**** Working data ****
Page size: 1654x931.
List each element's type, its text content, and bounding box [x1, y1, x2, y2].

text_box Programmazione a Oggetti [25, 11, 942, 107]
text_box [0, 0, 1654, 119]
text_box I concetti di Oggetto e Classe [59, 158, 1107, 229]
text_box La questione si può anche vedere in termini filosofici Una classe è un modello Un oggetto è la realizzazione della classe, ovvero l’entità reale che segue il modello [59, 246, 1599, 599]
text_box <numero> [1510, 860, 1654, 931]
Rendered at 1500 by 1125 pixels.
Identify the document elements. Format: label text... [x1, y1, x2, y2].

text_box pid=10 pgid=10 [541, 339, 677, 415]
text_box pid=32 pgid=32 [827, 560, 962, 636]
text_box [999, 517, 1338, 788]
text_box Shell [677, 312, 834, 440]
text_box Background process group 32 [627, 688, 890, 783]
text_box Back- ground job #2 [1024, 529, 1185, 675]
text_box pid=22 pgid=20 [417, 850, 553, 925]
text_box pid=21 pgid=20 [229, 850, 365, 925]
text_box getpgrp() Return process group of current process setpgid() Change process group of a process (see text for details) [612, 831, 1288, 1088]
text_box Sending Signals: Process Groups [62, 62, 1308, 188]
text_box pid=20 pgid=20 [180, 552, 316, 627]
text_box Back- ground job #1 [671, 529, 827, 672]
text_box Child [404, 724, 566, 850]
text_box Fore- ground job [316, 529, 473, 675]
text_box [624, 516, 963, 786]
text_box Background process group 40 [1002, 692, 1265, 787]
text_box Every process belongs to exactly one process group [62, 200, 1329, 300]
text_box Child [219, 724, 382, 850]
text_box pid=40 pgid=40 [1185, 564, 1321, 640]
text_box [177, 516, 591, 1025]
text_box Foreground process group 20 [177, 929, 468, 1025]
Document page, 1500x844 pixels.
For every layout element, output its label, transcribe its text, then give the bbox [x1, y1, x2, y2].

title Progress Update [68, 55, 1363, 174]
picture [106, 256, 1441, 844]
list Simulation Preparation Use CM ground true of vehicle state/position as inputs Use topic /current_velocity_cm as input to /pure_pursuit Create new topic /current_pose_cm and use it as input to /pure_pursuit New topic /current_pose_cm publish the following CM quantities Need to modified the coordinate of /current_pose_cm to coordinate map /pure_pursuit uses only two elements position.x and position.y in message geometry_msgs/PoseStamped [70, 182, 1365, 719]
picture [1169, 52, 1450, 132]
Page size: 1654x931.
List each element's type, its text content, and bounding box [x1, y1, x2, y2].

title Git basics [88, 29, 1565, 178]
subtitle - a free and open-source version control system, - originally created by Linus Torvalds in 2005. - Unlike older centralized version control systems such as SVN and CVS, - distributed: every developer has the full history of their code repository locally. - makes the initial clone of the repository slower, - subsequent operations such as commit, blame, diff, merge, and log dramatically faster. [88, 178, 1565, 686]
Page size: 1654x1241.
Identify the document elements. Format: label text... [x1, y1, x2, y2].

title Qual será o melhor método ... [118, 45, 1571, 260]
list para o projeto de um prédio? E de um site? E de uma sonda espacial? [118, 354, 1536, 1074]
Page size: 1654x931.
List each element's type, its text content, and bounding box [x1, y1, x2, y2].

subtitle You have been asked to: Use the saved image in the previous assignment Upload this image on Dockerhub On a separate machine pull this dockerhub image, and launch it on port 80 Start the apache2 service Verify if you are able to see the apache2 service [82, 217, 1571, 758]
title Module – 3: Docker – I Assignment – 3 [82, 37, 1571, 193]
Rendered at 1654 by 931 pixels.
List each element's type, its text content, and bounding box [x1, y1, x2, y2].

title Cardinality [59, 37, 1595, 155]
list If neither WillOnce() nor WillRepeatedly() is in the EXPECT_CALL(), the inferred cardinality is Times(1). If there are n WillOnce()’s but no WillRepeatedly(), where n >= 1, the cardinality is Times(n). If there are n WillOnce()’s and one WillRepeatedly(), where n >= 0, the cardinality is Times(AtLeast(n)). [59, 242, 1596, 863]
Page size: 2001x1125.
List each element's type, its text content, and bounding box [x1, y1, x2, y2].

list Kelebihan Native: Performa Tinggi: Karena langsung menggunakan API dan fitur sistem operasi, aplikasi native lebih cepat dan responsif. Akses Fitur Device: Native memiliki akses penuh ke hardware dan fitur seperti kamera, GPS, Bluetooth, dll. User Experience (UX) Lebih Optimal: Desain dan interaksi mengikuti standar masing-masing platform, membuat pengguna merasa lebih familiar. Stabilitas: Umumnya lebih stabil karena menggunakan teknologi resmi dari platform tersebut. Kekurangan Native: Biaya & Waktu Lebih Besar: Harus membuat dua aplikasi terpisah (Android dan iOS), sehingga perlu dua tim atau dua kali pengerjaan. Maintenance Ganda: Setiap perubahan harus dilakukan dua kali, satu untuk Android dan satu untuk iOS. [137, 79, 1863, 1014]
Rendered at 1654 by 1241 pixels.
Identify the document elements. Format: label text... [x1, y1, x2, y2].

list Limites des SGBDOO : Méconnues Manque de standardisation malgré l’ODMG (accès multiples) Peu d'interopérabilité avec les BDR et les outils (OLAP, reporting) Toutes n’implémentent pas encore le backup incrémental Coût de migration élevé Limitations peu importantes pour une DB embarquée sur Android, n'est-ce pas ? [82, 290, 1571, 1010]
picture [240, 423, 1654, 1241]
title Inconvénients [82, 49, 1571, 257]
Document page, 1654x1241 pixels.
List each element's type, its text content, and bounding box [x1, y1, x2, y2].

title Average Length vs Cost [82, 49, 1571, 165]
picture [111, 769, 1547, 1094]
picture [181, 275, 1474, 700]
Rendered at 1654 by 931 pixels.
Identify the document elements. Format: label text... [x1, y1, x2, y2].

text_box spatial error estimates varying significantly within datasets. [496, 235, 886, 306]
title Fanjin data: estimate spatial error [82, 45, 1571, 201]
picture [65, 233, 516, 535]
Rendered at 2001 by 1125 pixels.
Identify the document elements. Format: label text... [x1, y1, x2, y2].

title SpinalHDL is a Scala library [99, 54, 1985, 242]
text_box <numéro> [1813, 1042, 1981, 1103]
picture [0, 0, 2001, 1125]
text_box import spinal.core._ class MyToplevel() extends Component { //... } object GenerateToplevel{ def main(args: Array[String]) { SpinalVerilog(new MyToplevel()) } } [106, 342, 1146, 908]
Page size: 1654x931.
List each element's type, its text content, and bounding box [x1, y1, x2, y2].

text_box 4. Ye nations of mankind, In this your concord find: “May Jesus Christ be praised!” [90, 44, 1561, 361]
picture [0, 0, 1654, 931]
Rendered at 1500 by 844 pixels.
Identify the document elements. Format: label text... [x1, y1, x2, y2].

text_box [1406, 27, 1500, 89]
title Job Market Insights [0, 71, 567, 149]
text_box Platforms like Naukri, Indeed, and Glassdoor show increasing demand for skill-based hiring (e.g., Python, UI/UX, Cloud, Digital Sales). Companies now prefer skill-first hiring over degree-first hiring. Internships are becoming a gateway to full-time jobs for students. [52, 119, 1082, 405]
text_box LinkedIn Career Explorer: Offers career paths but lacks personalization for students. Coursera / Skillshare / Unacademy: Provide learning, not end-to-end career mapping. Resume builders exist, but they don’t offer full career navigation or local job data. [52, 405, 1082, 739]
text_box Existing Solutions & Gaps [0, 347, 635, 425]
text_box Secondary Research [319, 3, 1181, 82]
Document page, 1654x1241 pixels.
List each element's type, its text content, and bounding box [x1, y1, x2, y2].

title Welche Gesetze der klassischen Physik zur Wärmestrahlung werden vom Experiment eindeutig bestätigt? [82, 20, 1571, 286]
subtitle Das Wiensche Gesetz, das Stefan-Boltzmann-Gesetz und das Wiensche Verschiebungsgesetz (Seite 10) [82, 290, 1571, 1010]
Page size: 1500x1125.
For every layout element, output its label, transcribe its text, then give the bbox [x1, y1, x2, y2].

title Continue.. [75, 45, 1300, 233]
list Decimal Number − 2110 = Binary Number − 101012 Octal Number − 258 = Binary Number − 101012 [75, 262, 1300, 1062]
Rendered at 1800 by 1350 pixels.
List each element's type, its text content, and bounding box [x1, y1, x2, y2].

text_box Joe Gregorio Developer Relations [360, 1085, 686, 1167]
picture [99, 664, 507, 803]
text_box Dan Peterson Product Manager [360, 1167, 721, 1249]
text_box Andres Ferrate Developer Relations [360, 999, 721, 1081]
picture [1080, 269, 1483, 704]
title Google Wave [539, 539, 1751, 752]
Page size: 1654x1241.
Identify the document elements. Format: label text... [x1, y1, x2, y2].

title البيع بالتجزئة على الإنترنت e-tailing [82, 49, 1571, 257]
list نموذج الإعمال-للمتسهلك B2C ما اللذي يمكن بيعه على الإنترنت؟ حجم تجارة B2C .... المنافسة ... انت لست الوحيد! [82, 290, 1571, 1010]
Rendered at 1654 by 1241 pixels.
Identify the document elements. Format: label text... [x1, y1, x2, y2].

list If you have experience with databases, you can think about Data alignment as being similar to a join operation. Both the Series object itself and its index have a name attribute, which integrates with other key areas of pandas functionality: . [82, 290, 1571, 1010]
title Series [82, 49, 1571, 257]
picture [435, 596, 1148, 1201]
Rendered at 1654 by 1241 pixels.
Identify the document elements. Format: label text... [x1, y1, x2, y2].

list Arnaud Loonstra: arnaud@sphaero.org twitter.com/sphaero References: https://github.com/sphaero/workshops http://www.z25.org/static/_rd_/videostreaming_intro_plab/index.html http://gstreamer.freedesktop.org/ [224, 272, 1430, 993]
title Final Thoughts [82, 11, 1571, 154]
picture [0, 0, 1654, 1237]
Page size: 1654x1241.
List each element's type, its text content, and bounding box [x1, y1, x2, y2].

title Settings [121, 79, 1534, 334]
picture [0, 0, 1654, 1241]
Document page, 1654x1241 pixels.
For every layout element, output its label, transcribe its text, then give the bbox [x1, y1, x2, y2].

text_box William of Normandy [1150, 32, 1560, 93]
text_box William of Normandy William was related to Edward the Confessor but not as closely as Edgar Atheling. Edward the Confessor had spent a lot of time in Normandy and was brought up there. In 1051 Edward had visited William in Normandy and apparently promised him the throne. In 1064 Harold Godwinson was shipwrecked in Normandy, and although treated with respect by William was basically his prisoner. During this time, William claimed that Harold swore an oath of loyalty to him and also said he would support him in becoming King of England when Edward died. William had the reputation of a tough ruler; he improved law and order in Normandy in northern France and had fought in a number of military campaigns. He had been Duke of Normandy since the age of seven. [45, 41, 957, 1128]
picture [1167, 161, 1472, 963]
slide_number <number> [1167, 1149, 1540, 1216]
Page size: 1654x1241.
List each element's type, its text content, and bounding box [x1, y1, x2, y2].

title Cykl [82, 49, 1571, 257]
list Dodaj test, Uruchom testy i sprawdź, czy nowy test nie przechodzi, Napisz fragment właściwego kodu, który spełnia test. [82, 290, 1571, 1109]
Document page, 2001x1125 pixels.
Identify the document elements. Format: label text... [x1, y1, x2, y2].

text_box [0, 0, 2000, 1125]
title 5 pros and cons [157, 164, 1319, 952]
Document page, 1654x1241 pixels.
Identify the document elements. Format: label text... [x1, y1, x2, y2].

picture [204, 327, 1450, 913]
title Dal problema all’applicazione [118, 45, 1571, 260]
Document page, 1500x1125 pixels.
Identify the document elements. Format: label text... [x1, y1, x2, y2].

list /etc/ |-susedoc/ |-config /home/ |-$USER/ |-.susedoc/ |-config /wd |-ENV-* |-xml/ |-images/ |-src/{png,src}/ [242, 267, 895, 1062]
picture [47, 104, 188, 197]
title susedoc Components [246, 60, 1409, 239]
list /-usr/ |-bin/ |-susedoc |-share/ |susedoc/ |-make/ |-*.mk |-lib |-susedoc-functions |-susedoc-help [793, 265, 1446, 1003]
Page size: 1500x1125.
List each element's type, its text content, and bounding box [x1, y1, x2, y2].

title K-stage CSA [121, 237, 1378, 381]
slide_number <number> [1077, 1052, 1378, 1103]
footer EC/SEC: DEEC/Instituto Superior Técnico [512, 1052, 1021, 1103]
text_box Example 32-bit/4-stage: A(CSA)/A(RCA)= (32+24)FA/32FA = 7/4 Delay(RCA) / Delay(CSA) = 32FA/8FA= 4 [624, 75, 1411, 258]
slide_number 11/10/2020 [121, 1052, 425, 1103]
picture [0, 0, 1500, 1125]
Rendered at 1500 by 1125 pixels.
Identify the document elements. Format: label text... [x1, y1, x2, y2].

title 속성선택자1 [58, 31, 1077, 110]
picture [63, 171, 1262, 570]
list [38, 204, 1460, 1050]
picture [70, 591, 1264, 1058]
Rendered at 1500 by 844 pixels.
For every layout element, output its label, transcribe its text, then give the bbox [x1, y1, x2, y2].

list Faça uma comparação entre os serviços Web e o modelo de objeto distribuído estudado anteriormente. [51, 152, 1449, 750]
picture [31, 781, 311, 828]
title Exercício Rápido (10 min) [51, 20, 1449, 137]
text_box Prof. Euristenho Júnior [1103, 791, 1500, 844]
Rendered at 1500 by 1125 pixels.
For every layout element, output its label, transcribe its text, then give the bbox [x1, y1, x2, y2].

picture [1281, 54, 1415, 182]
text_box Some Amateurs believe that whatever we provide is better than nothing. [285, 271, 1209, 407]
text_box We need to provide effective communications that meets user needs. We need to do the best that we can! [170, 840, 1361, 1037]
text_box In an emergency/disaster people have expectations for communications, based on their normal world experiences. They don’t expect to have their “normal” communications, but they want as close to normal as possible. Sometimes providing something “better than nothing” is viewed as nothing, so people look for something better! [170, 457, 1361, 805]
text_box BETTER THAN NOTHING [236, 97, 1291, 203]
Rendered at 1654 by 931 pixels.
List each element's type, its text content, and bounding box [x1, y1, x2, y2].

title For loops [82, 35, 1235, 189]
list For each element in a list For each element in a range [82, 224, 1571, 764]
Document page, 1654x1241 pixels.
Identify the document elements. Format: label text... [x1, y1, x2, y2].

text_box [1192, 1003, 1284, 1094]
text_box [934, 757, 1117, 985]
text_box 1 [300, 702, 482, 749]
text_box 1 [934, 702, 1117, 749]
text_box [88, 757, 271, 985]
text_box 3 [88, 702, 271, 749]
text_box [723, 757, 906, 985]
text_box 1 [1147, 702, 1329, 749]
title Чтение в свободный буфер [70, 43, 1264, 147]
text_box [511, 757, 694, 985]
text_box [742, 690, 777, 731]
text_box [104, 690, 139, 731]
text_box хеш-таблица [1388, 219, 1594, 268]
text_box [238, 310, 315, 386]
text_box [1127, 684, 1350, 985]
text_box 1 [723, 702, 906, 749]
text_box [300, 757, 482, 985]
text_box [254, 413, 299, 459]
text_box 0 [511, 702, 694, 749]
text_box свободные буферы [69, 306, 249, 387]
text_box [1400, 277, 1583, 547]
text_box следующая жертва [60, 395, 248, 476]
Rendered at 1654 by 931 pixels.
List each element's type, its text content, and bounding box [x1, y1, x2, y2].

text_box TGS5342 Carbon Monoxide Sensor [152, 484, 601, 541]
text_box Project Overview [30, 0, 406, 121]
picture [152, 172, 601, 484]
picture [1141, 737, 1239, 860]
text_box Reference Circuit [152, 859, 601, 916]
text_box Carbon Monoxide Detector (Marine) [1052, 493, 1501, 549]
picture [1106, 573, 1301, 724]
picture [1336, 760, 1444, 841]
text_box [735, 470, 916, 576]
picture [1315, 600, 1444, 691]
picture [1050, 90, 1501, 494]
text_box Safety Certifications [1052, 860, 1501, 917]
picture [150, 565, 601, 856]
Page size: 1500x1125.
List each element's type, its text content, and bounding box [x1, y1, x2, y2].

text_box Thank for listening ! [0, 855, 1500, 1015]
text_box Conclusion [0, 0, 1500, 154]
****
- _Exercise details_: Rewrite the items from the line with "Document page, 1500x1125 pixels." to the line with "text_box Prof. Euristenho", replacing "Identify" with "Locate" and leaving everything else unchanged.

- _Correct response_:
Document page, 1500x1125 pixels.
Locate the document elements. Format: label text... [x1, y1, x2, y2].

list /etc/ |-susedoc/ |-config /home/ |-$USER/ |-.susedoc/ |-config /wd |-ENV-* |-xml/ |-images/ |-src/{png,src}/ [242, 267, 895, 1062]
picture [47, 104, 188, 197]
title susedoc Components [246, 60, 1409, 239]
list /-usr/ |-bin/ |-susedoc |-share/ |susedoc/ |-make/ |-*.mk |-lib |-susedoc-functions |-susedoc-help [793, 265, 1446, 1003]
Page size: 1500x1125.
List each element's type, its text content, and bounding box [x1, y1, x2, y2].

title K-stage CSA [121, 237, 1378, 381]
slide_number <number> [1077, 1052, 1378, 1103]
footer EC/SEC: DEEC/Instituto Superior Técnico [512, 1052, 1021, 1103]
text_box Example 32-bit/4-stage: A(CSA)/A(RCA)= (32+24)FA/32FA = 7/4 Delay(RCA) / Delay(CSA) = 32FA/8FA= 4 [624, 75, 1411, 258]
slide_number 11/10/2020 [121, 1052, 425, 1103]
picture [0, 0, 1500, 1125]
Rendered at 1500 by 1125 pixels.
Locate the document elements. Format: label text... [x1, y1, x2, y2].

title 속성선택자1 [58, 31, 1077, 110]
picture [63, 171, 1262, 570]
list [38, 204, 1460, 1050]
picture [70, 591, 1264, 1058]
Rendered at 1500 by 844 pixels.
For every layout element, output its label, transcribe its text, then give the bbox [x1, y1, x2, y2].

list Faça uma comparação entre os serviços Web e o modelo de objeto distribuído estudado anteriormente. [51, 152, 1449, 750]
picture [31, 781, 311, 828]
title Exercício Rápido (10 min) [51, 20, 1449, 137]
text_box Prof. Euristenho Júnior [1103, 791, 1500, 844]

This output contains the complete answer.